# [PROBLEM DETAILS]
If a line of the listing below contains the string "female", count it, then give the total by itself.

§ §

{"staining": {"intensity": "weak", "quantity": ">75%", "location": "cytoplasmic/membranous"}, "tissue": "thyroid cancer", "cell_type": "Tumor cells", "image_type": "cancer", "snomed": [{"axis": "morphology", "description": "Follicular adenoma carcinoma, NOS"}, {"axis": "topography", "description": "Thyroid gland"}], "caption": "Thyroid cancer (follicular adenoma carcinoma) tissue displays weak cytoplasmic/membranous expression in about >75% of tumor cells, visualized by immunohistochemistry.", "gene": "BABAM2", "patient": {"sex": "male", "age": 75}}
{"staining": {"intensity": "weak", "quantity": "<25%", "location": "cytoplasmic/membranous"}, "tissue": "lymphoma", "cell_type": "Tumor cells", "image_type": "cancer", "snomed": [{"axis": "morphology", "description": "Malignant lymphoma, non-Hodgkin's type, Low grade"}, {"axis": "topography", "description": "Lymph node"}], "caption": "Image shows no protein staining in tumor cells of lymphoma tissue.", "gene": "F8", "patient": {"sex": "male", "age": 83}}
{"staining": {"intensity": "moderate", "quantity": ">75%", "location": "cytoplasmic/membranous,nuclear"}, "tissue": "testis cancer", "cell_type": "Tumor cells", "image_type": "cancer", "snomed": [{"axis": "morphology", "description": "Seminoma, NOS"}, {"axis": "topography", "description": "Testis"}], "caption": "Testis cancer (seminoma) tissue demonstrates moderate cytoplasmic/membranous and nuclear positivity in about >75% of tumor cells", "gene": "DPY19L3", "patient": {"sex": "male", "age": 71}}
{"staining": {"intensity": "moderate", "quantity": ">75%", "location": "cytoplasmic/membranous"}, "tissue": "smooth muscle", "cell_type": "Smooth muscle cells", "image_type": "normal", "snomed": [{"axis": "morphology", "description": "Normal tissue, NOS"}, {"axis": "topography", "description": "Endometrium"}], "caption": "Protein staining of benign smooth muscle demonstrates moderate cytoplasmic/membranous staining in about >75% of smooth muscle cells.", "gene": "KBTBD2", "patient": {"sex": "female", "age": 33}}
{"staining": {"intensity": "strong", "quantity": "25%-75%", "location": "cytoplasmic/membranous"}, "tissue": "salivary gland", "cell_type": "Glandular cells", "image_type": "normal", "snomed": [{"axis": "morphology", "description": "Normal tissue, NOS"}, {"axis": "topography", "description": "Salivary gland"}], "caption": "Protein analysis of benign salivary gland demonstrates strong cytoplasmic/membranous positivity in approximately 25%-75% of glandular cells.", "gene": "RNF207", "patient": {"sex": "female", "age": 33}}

§ §

# [EXERCISE RESPONSE]
2